By John Cocktosten, Assassociated Press Writer – 30 mins ago
Conservatives in suburban Forth Worth are flocking to Whole Foods this weekend following the announcement by John Mackey, CEO of the organic-ish food chain, that he opposes healthcare reform. This could signal a new wave of politically motivated consumption by angry consumers and marketing strategies by large corporations to draw in customers in a tough market. But some conservative shoppers were confused, angry, and frightened after arriving at the food chain and were found hours later wandering the aisles, or leaving empty handed shaking their heads.
Thirty five year old Jenny-Mae Bottomswap, mother of 6 told reporters that she was disappointed in the selection and was unable to "find the stuff" she typically shops for. Likewise, she wasn't sure how to integrate any of the ingredients found in the store into her weekly recipe rotation. "There weren't no frozen fried corndogs. My kids ain't gonna eat the stuff in this store! No Baconnaise either. I mean, what are we supposed to do, pay for both bacon and mayonnaise? I don't think so."
On a more serious note, an elderly shopper found curled in the fetal position in the canned foods aisle had to be taken out on a stretcher.
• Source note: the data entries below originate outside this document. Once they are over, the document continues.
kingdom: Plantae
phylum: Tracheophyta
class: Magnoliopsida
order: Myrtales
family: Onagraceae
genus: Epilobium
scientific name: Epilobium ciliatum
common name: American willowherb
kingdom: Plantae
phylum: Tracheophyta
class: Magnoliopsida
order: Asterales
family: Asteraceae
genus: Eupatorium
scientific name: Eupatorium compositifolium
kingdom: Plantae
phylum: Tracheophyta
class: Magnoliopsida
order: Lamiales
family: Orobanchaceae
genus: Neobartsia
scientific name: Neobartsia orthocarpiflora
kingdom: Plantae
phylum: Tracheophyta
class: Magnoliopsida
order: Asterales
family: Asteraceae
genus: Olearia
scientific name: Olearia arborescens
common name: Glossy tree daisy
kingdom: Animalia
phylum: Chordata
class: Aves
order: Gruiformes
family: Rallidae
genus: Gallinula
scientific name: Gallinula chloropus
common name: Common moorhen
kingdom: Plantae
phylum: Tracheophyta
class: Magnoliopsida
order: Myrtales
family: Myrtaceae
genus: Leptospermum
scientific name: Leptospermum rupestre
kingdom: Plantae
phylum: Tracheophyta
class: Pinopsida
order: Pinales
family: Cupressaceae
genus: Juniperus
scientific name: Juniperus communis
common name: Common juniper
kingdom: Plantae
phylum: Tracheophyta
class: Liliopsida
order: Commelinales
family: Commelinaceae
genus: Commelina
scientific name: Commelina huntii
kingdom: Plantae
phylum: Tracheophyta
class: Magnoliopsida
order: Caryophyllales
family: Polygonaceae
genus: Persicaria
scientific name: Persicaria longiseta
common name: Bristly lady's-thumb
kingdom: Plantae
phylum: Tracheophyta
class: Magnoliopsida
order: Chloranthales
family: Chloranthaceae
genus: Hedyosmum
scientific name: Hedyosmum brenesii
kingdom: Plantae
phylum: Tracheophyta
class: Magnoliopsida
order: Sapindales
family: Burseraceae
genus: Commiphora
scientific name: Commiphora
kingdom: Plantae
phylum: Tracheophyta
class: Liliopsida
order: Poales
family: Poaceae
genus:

Reportedly, the 73 year old lifelong Texas resident just kept repeating that they couldn't find the Spam and that they were very very frightened about what was happening in this country.
A family of 4 faired slightly better in that they didn't end up hospitalized, but when asked why they were coming out of the store without any shopping bags, Mr. Hogg told reporters that they were going back to the Winn Dixie 45 minutes down the road after being unable to find the fried dough they had planned for the evening's menu and that "they wanted to do their shopping all in one place."
Other shoppers were found sitting in prayer groups in the vegetable section. Although they were reticent to break ranks and speak with reporters, employees said that one of these conservative patrons had seen an image of Satan in the rows of celery and they were all having second thoughts, believing their presence there may be part of what they called a "Democrat conspiracy" to get them to eat "liberal foods."
When asked to comment on the mass confusion and fear experienced on entering his stores, John Mackey said he was "nonplussed," and "really couldn't make heads or tails of it." But as the weekend wore on, it soon became clear that a backlash was forming as angry conservatives began picketing outside the Fort Worth location with signs and tshirts, chanting slogans like "Organic is Satanic," and "Hitler was a Vegetarian!!!"